To achieve the required efficiencies, CSG developed its own Pre-Scan software for the IBM MVS Operating System. This software facilitated tape drives being pre-allocated and tape files pre-mounted by tape operators as a job was read into the job scheduler. (Two Job Execution Schedulers were available from IBM; JES2 which read in the job, created a job address space in memory, and then waited for the requested job resources (tape drive, tape file mounted on drive, ready to read/write) were physically available before starting job execution; and JES3, where the job would be read in by the system, then wait until the requested job resources were physically available and allocated before creating a job address space in memory to begin execution). CSG's Pre-Scan would read in the job control language statements, parse the necessary resources required to execute the job, then dynamically allocate the physical devices, request the tape mounts, all while the system created the job address space in memory. The net result was significantly faster and more efficient throughput by eliminating / minimizing wait times.

CSG then built on this foundation by being one of the first to use StorageTek's Tape Accelerator devices, which buffered tape read and write operations to disc, which in turn improved job throughput even more.

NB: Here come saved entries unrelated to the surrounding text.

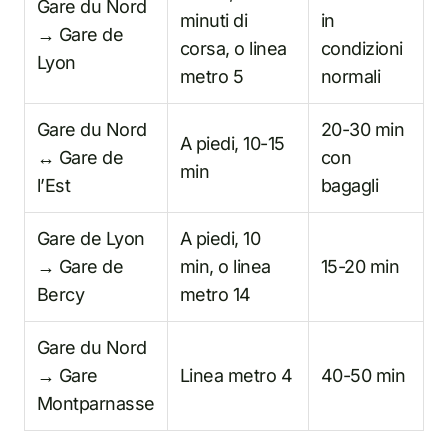
Gare du Nord
minuti di
in
→ Gare de
corsa, o linea
condizioni
Lyon
metro 5
normali
Gare du Nord
20-30 min
A piedi, 10-15
↔ Gare de
con
min
l’Est
bagagli
Gare de Lyon
A piedi, 10
→ Gare de
min, o linea
15-20 min
Bercy
metro 14
Gare du Nord
→ Gare
Linea metro 4
40-50 min
Montparnasse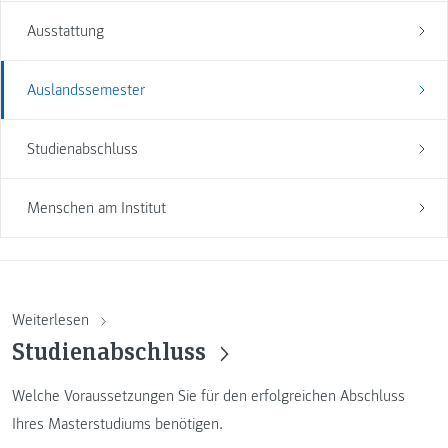
Ausstattung
Auslandssemester
Studienabschluss
Menschen am Institut
Weiterlesen
Studienabschluss
Welche Voraussetzungen Sie für den erfolgreichen Abschluss
Ihres Masterstudiums benötigen.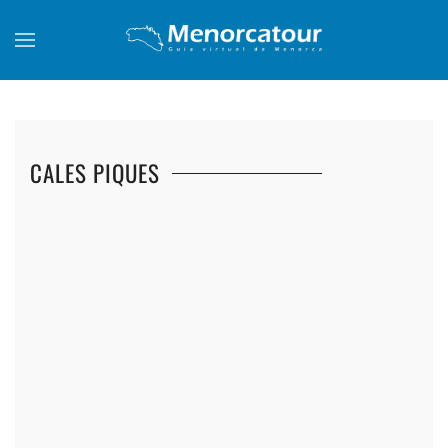
Skip to main content
CALES PIQUES
+
+
+
+
+
+
+
+
+
+
+
+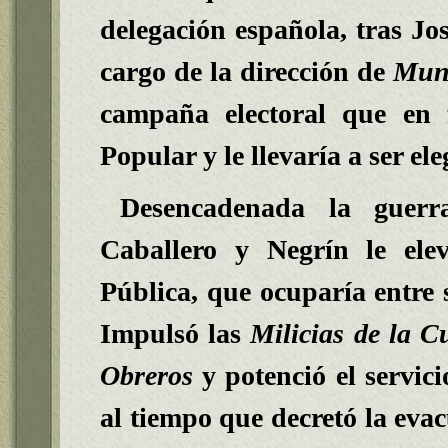
delegación española, tras Jo
cargo de la dirección de
Mun
campaña electoral que en f
Popular y le llevaría a ser e
Desencadenada la guerr
Caballero y
N
egrín le ele
Pública, que ocuparía entre 
Impulsó las
Milicias de la C
Obreros
y potenció el servic
al tiempo que decretó la evac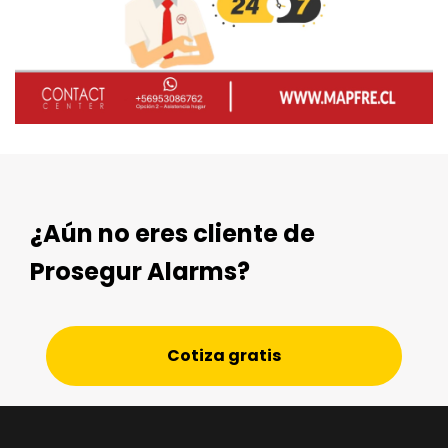
¿Aún no eres cliente de
Prosegur Alarms?
Cotiza gratis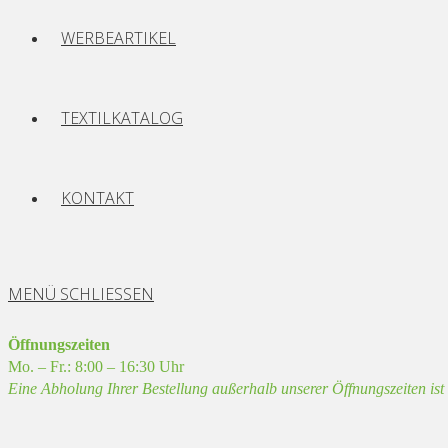
WERBEARTIKEL
TEXTILKATALOG
KONTAKT
MENÜ
SCHLIESSEN
Öffnungszeiten
Mo. – Fr.: 8:00 – 16:30 Uhr
Eine Abholung Ihrer Bestellung außerhalb unserer Öffnungszeiten is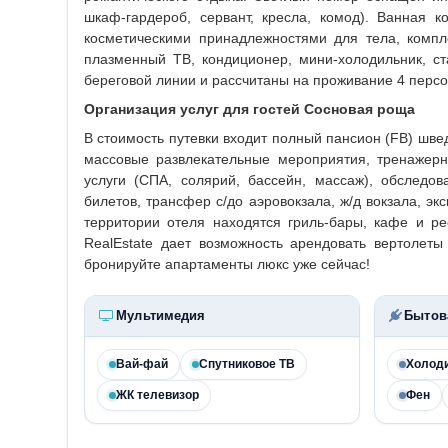
шкаф-гардероб, сервант, кресла, комод). Ванная 
косметическими принадлежностями для тела, компл
плазменный ТВ, кондиционер, мини-холодильник, с
береговой линии и рассчитаны на проживание 4 персо
Организация услуг для гостей Сосновая роща
В стоимость путевки входит полный пансион (FB) швед
массовые развлекательные мероприятия, тренажерны
услуги (СПА, солярий, бассейн, массаж), обследо
билетов, трансфер с/до аэровокзала, ж/д вокзала, эк
территории отеля находятся гриль-бары, кафе и ре
RealEstate дает возможность арендовать вертолет
бронируйте апартаменты люкс уже сейчас!
Мультимедия
Бытов
Вай-фай
Спутниковое ТВ
Холод
ЖК телевизор
Фен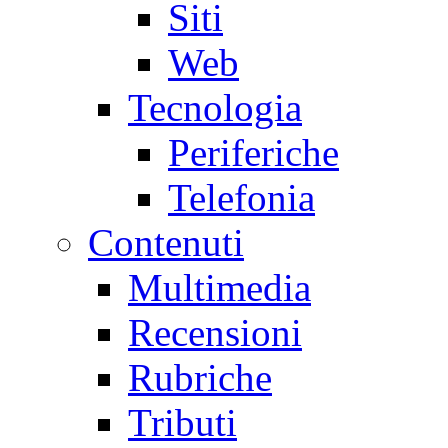
Siti
Web
Tecnologia
Periferiche
Telefonia
Contenuti
Multimedia
Recensioni
Rubriche
Tributi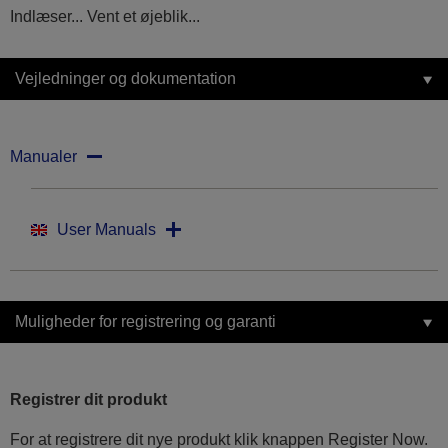
Indlæser... Vent et øjeblik...
Vejledninger og dokumentation
Manualer
User Manuals
Muligheder for registrering og garanti
Registrer dit produkt
For at registrere dit nye produkt klik knappen Register Now.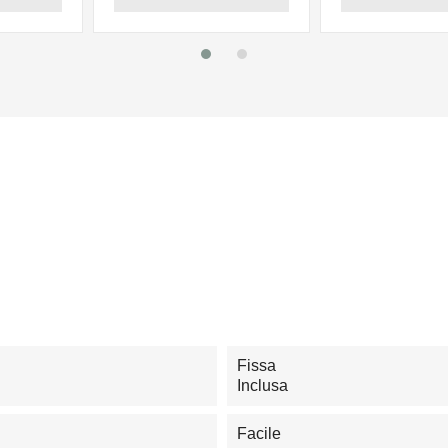
Fissa
Inclusa
Facile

To control such a behemoth, where typically over 160 copies of CICS, IMS and DB2 were executing at any given moment, alongside timeshare and batch processing, required a staff of network and mainframe operators with specialized knowledge, and over two hundred operator consoles. Console automation was brand new technology at the time (late 1970s) and CSG became an industry leader in this specialty by controlling automatically approximately 95% of the console traffic and operator interventions, using IBM's NetView for network consoles and Candle Software's AF/Operator for system consoles. Gartner Group recognized this achievement, and papers were presented at two annual major IBM Technical conferences, known as SHARE and GUIDE on the automation efforts and achievements.

CSG was an innovator in many ways, providing the compute power and technical expertise to develop an election results prediction system for Canadian TV networks; a computerized taxi dispatching system with remote terminals installed in the vehicles, first installed in BlueLine Taxis in Ottawa, Ontario, and also the dispatch system for Pizza Pizza, which optimized phone ordering, product production and delivery, which resulted in exponential growth for Pizza Pizza, and enhanced customer satisfaction.

CSG was acquired Singer Business Machines in the 1980s, and renamed STM Systems Corporation. It was then sold to IBM (minority ownership) and renamed Information Systems Management Corporation. IBM completed the takeover in the early 1990s, and it is now a division of IBM Canada, that provides outsourcing solutions to many companies in the private and public sector.